Under the ADA, as amended by the ADAAA, a disability is most commonly defined and very broadly interpreted as "a physical or mental impairment that substantially limits one or more major life activities" or "being regarded as [i.e., perceived as] having a physical or mental impairment that substantially limits one or more major life activities." Life activities are most easily thought of as routine activities that people do on a daily basis: eat, sleep, breathe, walk, see, hear, go to work, etc.
"Perceived as" claims are usually based on comments in the workplace, most often a supervisor or manager telling an employee that she should be careful doing something because she is overweight (or too fat or too heavy). "Perceived as" claims can also be based on actions that are not necessarily ill-intended. For example, an employer may not place an obese employee in a higher paying position that requires the employee to stand for long periods of time because the employer assumes that prolonged standing will be difficult for the obese employee.
Does this mean that every employee in the workplace that could stand to lose a few pounds is now part of a protected class? No, not at all. Courts have been clear that medical conditions, not physical characteristics, are what the ADA protects. Weight gain (or simply being overweight) is more appropriately treated as a physical characteristic, compared, for example, with hypothyroidism, which is a medical condition that often causes weight gain. Weight gain is not a protected disability, but the hypothyroidism (which causes weight gain) likely is.

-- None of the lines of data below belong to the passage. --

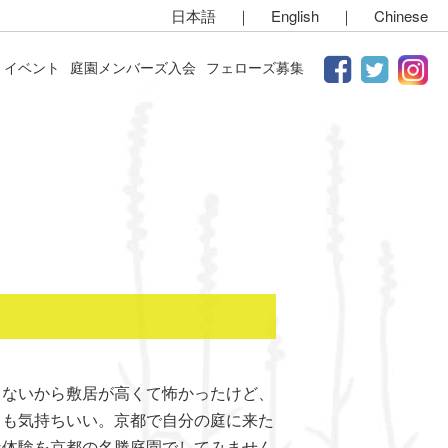
日本語
｜
English
｜
Chinese
イベント
庭園メンバーズ入会
フェローズ募集
）
らないから敷居が高くて怖かったけど、
ても気持ちいい。京都で自分の庭に来た
な体験を京都の名勝庭園でしてみません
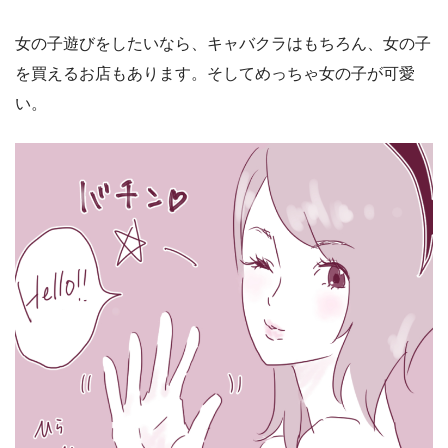
女の子遊びをしたいなら、キャバクラはもちろん、女の子
を買えるお店もあります。そしてめっちゃ女の子が可愛
い。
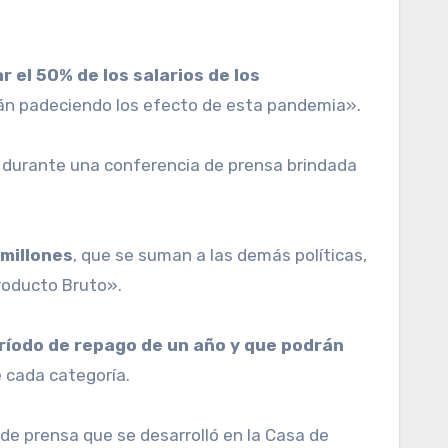
n padeciendo los efecto de esta pandemia».
 durante una conferencia de prensa brindada
 millones
, que se suman a las demás políticas,
Producto Bruto».
ríodo de repago de un año y que podrán
e cada categoría.
de prensa que se desarrolló en la Casa de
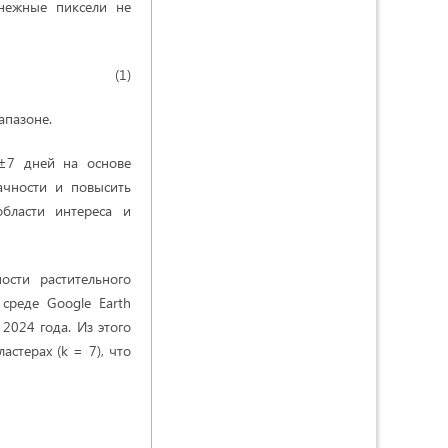
снежные пиксели не
 + RED), (1)
апазоне.
±7 дней на основе
ачности и повысить
бласти интереса и
сти растительного
 среде Google Earth
2024 года. Из этого
стерах (k = 7), что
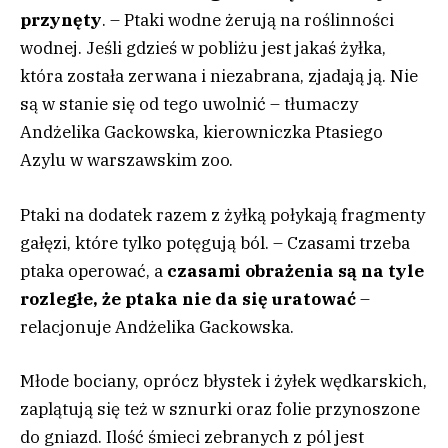
przynęty
. – Ptaki wodne żerują na roślinności
wodnej. Jeśli gdzieś w pobliżu jest jakaś żyłka,
która została zerwana i niezabrana, zjadają ją. Nie
są w stanie się od tego uwolnić – tłumaczy
Andżelika Gackowska, kierowniczka Ptasiego
Azylu w warszawskim zoo.
Ptaki na dodatek razem z żyłką połykają fragmenty
gałęzi, które tylko potęgują ból. – Czasami trzeba
ptaka operować, a
czasami obrażenia są na tyle
rozległe, że ptaka nie da się uratować
–
relacjonuje Andżelika Gackowska.
Młode bociany, oprócz błystek i żyłek wędkarskich,
zaplątują się też w sznurki oraz folie przynoszone
do gniazd. Ilość śmieci zebranych z pól jest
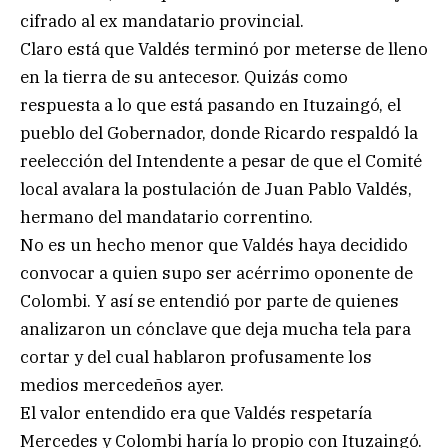
cifrado al ex mandatario provincial.
Claro está que Valdés terminó por meterse de lleno
en la tierra de su antecesor. Quizás como
respuesta a lo que está pasando en Ituzaingó, el
pueblo del Gobernador, donde Ricardo respaldó la
reelección del Intendente a pesar de que el Comité
local avalara la postulación de Juan Pablo Valdés,
hermano del mandatario correntino.
No es un hecho menor que Valdés haya decidido
convocar a quien supo ser acérrimo oponente de
Colombi. Y así se entendió por parte de quienes
analizaron un cónclave que deja mucha tela para
cortar y del cual hablaron profusamente los
medios mercedeños ayer.
El valor entendido era que Valdés respetaría
Mercedes y Colombi haría lo propio con Ituzaingó.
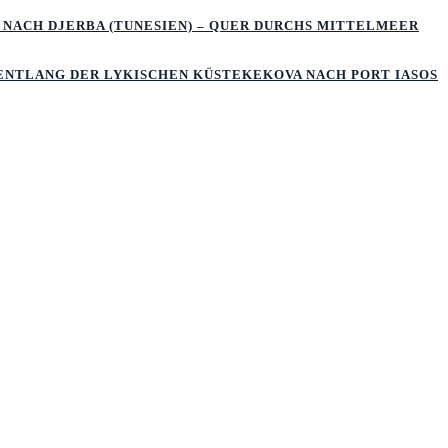
 NACH DJERBA (TUNESIEN) – QUER DURCHS MITTELMEER
 ENTLANG DER LYKISCHEN KÜSTEKEKOVA NACH PORT IASOS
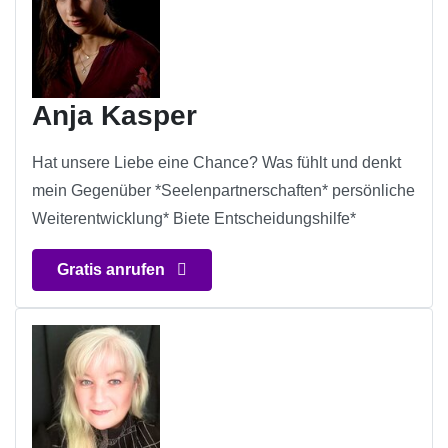
Anja Kasper
Hat unsere Liebe eine Chance? Was fühlt und denkt
mein Gegenüber *Seelenpartnerschaften* persönliche
Weiterentwicklung* Biete Entscheidungshilfe*
Gratis anrufen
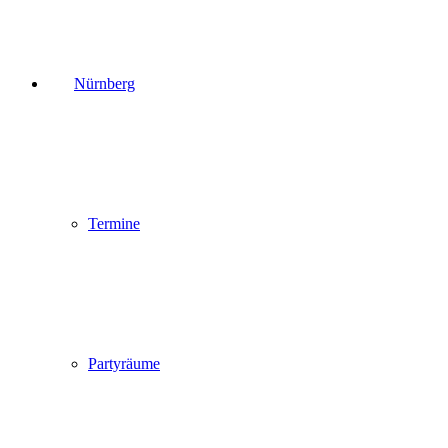
Nürnberg
Termine
Partyräume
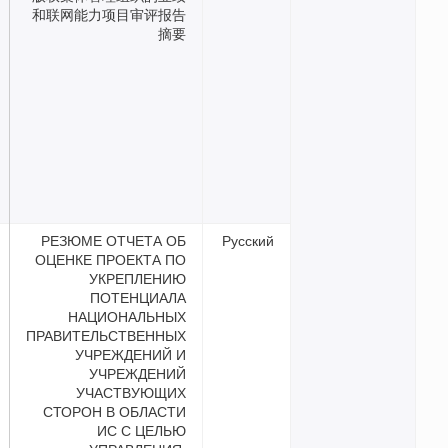
和联网能力项目审评报告
摘要
РЕЗЮМЕ ОТЧЕТА ОБ
Русс
ОЦЕНКЕ ПРОЕКТА ПО
УКРЕПЛЕНИЮ
ПОТЕНЦИАЛА
НАЦИОНАЛЬНЫХ
ПРАВИТЕЛЬСТВЕННЫХ
УЧРЕЖДЕНИЙ И
УЧРЕЖДЕНИЙ
УЧАСТВУЮЩИХ
СТОРОН В ОБЛАСТИ
ИС С ЦЕЛЬЮ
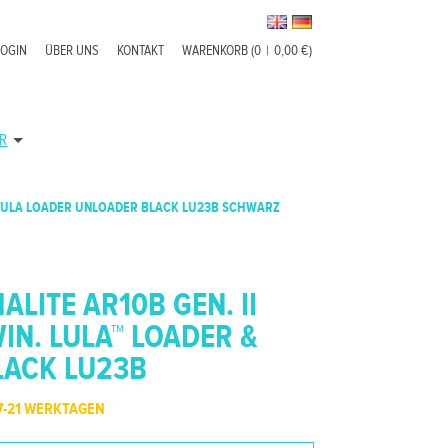
LOGIN
ÜBER UNS
KONTAKT
WARENKORB (0
|
0,00 €)
R
N LULA LOADER UNLOADER BLACK LU23B SCHWARZ
LITE AR10B GEN. II
WIN. LULA™ LOADER &
LACK LU23B
7-21 WERKTAGEN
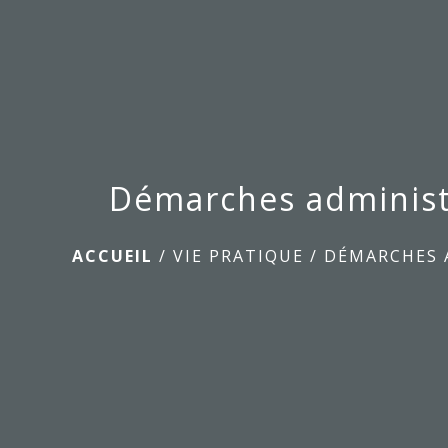
Démarches administ
ACCUEIL
/
VIE PRATIQUE
/
DÉMARCHES 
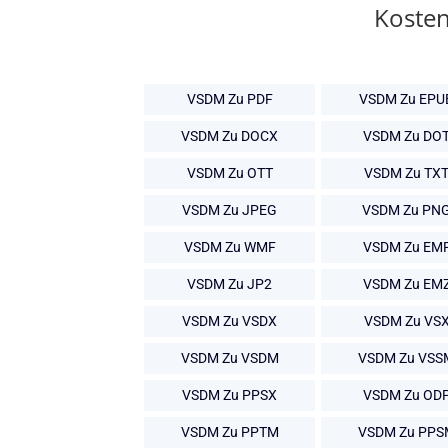
Kosten
VSDM Zu PDF
VSDM Zu EPU
VSDM Zu DOCX
VSDM Zu DO
VSDM Zu OTT
VSDM Zu TX
VSDM Zu JPEG
VSDM Zu PN
VSDM Zu WMF
VSDM Zu EM
VSDM Zu JP2
VSDM Zu EM
VSDM Zu VSDX
VSDM Zu VS
VSDM Zu VSDM
VSDM Zu VSS
VSDM Zu PPSX
VSDM Zu OD
VSDM Zu PPTM
VSDM Zu PPS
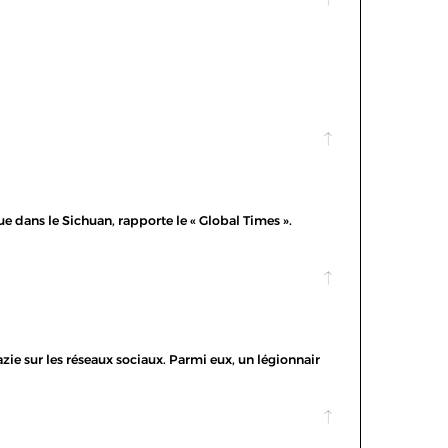
ue dans le Sichuan, rapporte le « Global Times ».
ie sur les réseaux sociaux. Parmi eux, un légionnair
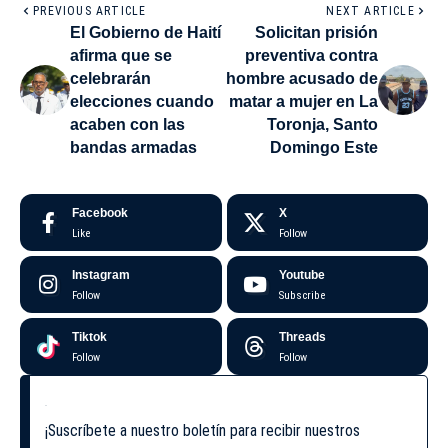
PREVIOUS ARTICLE
NEXT ARTICLE
El Gobierno de Haití
Solicitan prisión
afirma que se
preventiva contra
celebrarán
hombre acusado de
elecciones cuando
matar a mujer en La
acaben con las
Toronja, Santo
bandas armadas
Domingo Este
Facebook
X
Like
Follow
Instagram
Youtube
Follow
Subscribe
Tiktok
Threads
Follow
Follow
¡Suscríbete a nuestro boletín para recibir nuestros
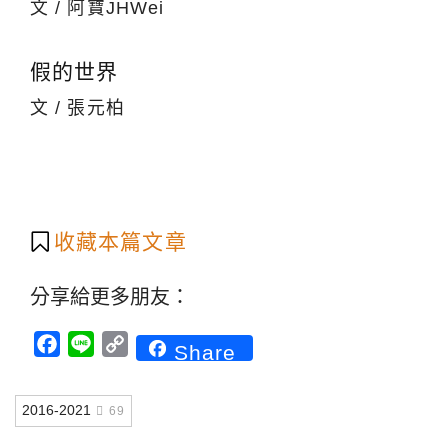
文 / 阿寶JHWei
假的世界
文 / 張元柏
收藏本篇文章
分享給更多朋友：
Facebook
Line
Copy
Share
Link
2016-2021
69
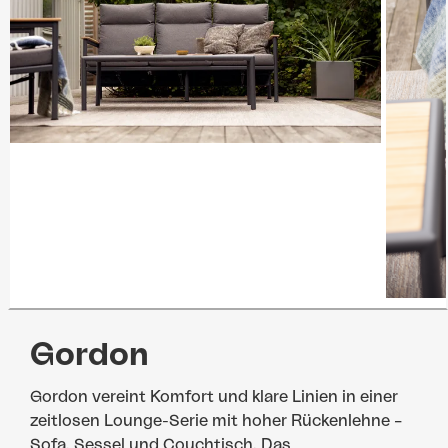
Gordon
Gordon vereint Komfort und klare Linien in einer
zeitlosen Lounge-Serie mit hoher Rückenlehne –
Sofa, Sessel und Couchtisch. Das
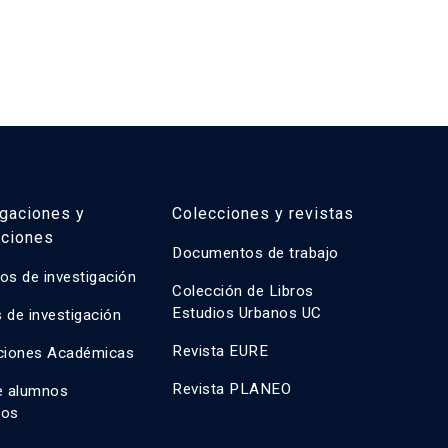
igaciones y
Colecciones y revistas
aciones
Documentos de trabajo
os de investigación
Colección de Libros
Estudios Urbanos UC
 de investigación
Revista EURE
ciones Académicas
Revista PLANEO
e alumnos
dos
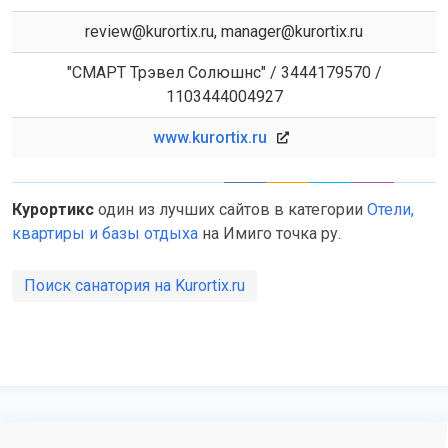
review@kurortix.ru, manager@kurortix.ru
"СМАРТ Трэвел Солюшнс" / 3444179570 /
1103444004927
www.kurortix.ru
Курортикс
один из лучших сайтов в категории
Отели,
квартиры и базы отдыха
на Имиго точка ру.
Поиск санатория на Kurortix.ru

Does an employer need to engage in the interactive process if an overweight employee requests an accommodation? As a practical matter, yes. Employers should have a written, well-disseminated policy outlining how a request for accommodation should be made. If a request for accommodation is made, then the employer should engage in the interactive process with the employee. The interactive process should, at a minimum, reveal the nature of and the reasons for the requested accommodation. Then the employer can evaluate whether and to what extent an accommodation needs to be made.
Must an employer provide an accommodation if one is requested by an overweight employee? No. Regardless of the employee's condition, employers are only required to make reasonable accommodations – i.e., only those accommodations that do not work an undue hardship on the employer or its business. Whether an accommodation is reasonable is a fact intensive inquiry. When faced with such an inquiry, employers are strongly advised to involve employment counsel or informed HR personnel.
Should an employer respond to complaints of harassment by an overweight employee? Yes, employers should promptly respond to all complaints of harassment regardless of the employee's shape, size or appearance. Notably, promptly responding to complaints of harassment is a key factor in whether the employer can successfully defend against later filed lawsuits.